A Fight Over GameStop’s Soaring Stock Turns Ugly
On Friday, Left set up a second Citron Research Twitter handle, claiming that several people had attempted to hack the main account, potentially in an attempt to disrupt his livestream. In a note tweeted from that backup account, Left wrote that “an angry mob who owns this stock has spent the last 48 hours committing multiple crimes,” alleging that the same group harassed “minor children” as well. He says in his YouTube video that someone ordered pizzas to his house and signed him up for Tinder.
Wall Street Bets moderator Bawse1 says that he doesn’t know if those things happened, “and if they did, it’s not something we condone or promoted.” At least two posts on the subreddit refer to an alleged doxxing. WIRED has not confirmed whether doxxing happened, or if it was through Wall Street Bets channels. Left did not respond to WIRED’s request for comment. Twitter told WIRED it locked his account as a precaution.
Tensions between retail investors like Wall Street Bets’ and a traditional short-seller like Citron research have threatened to boil over for some time, in part because of a core philosophical difference. “The traditional Wall Street view is that markets are driven by some tie to fundamental value,” said Hoffstein. “What we’re seeing is an influx of speculative retail traders who don’t have any philosophy about valuation.” He quotes a phrase from Bloomberg’s Tracy Alloway: “Flows before pros.” The market will be driven by a flow of capital rather than fundamentals—not a novel quandary considering 1999’s dot-com bubble. (Then, too, day traders would often pile into a stock on the rise, assuming it would always go up.)
“I think the subreddit brings a new factor into stocks that wasn’t as prevalent as before,” says Bawse1. “It’s called hype.”

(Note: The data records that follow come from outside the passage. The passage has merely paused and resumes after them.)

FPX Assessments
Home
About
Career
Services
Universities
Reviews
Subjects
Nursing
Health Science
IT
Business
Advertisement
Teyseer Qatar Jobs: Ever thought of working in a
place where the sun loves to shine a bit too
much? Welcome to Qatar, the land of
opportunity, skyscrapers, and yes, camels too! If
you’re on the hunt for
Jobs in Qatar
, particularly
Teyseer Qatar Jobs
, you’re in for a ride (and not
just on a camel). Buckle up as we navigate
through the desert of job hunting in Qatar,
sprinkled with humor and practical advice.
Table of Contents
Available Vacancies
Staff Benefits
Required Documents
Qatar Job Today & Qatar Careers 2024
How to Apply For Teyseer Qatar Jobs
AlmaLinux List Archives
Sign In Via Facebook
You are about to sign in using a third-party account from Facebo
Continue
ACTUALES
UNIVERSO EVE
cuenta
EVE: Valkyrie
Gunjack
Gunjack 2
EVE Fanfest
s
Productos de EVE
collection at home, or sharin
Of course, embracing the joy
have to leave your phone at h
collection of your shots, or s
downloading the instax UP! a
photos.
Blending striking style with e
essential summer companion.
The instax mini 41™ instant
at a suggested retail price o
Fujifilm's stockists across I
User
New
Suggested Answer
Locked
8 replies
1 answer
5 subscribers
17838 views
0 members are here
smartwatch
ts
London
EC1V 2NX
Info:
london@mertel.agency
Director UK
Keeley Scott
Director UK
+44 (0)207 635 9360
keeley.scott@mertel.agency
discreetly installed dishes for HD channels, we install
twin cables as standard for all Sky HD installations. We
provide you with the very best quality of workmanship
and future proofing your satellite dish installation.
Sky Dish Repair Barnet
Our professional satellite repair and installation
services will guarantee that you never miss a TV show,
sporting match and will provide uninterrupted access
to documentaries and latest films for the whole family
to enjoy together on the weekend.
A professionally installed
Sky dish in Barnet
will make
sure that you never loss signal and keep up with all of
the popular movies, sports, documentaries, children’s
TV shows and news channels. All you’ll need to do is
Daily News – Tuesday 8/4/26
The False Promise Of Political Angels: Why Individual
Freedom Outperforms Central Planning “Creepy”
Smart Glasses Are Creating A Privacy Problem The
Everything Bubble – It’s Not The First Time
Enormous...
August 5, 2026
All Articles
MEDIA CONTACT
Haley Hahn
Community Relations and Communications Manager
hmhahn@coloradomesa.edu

Meanwhile, calls of “BUY” alongside emoji rocket ships flooded the Wall Street Bets Discord Friday, where over 25,000 onlookers watched chat fill with diamonds, rocket emojis, and obscenities. GameStop’s stock had just hit $60, a great leap from the $20 it was worth just last week. On Friday, million shares were traded, over 12 times its average trading volume. In the Discord’s voice channel, where hundreds participated in the “gme-rocket,” yelling, humming, and intermittent announcements coalesced into a near Gregorian chant. The stock continued to rise. It peaked at $73.09 midday today before quickly falling to about $58. Discord members urged each other to “HOLD.” Bawse1 says that this is the first time in years on Wall Street Bets that “everybody was making money.”

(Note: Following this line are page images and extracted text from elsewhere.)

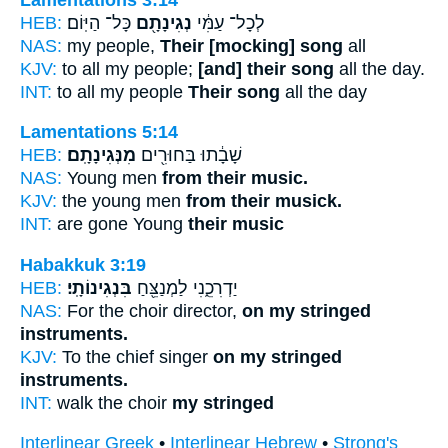
HEB:
כָּל־ הַיּֽוֹם׃
נְגִינָתָ֖ם
לְכָל־ עַמִּ֔י
NAS:
my people,
Their [mocking] song
all
KJV:
to all my people;
[and] their song
all the day.
INT:
to all my people
Their song
all the day
Lamentations 5:14
HEB:
מִנְּגִינָתָֽם׃
שָׁבָ֔תוּ בַּחוּרִ֖ים
NAS:
Young men
from their music.
KJV:
the young men
from their musick.
INT:
are gone Young
their music
Habakkuk 3:19
HEB:
בִּנְגִינוֹתָֽי׃
יַדְרִכֵ֑נִי לַמְנַצֵּ֖חַ
NAS:
For the choir director,
on my stringed
instruments.
KJV:
To the chief singer
on my stringed
instruments.
INT:
walk the choir
my stringed
Interlinear Greek
•
Interlinear Hebrew
•
Strong's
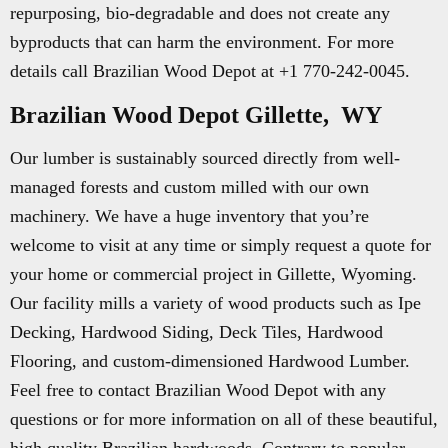
repurposing, bio-degradable and does not create any
byproducts that can harm the environment. For more
details call Brazilian Wood Depot at +1 770-242-0045.
Brazilian Wood Depot Gillette, WY
Our lumber is sustainably sourced directly from well-
managed forests and custom milled with our own
machinery. We have a huge inventory that you’re
welcome to visit at any time or simply request a quote for
your home or commercial project in Gillette, Wyoming.
Our facility mills a variety of wood products such as Ipe
Decking, Hardwood Siding, Deck Tiles, Hardwood
Flooring, and custom-dimensioned Hardwood Lumber.
Feel free to contact Brazilian Wood Depot with any
questions or for more information on all of these beautiful,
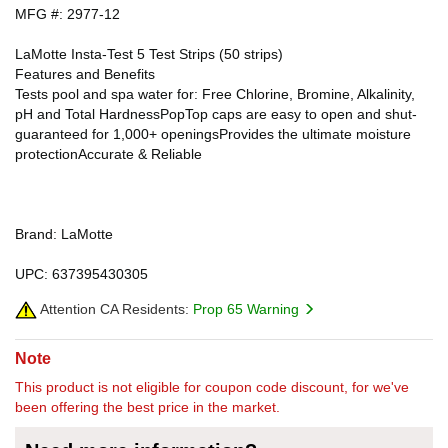
MFG #: 2977-12
LaMotte Insta-Test 5 Test Strips (50 strips)
Features and Benefits
Tests pool and spa water for: Free Chlorine, Bromine, Alkalinity,
pH and Total HardnessPopTop caps are easy to open and shut-
guaranteed for 1,000+ openingsProvides the ultimate moisture
protectionAccurate & Reliable
Brand: LaMotte
UPC: 637395430305
Attention CA Residents:
Prop 65 Warning
Note
This product is not eligible for coupon code discount, for we've
been offering the best price in the market.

Wall Street Bets treats trading stocks like a video game, says Jaime Rogozinski, who founded the subreddit but has not been affiliated with it since last year. Buttons. Graphs. Risk and reward. Hell, a Discord. According to Bawse1, a lot of the trading takes place on the Robinhood app, which advertises: “Level up with options trading. . . Choose your own venture.” Now that the barrier to trading options is lower than ever having leverage in the stock market can be as easy as having a couple hundred thousand buddies and an app.
“It certainly started as a meme. That’s how Wall Street Bets operates,” Rogozinski says. “[Wall Street Bets] get a stock, they have fun with it, they make funny pictures and videos and songs or whatever. GameStop started as a meme but they pushed it to a different level. They’re no longer commenting on the story. They’re wanting to become the story and have very effectively done that.”
GameStop’s stock closed out at $65.01, up 51 percent since Thursday’s close. On the Wall Street Bets subreddit, one of the most popular posts declares, “GME!!!” with rocket ship, moon, diamond and prayer hands emojis. A screenshot of their Robinhood account showed they had $100,245.06 in the market; they were up 69.69 percent on the day. Read one comment: “THIS IS PROOF OF OUR STRATEGY. BUY SHARES. BLEED THE SHORTS. FUCK THE INSTITUTIONS. HOLD THE LINE.”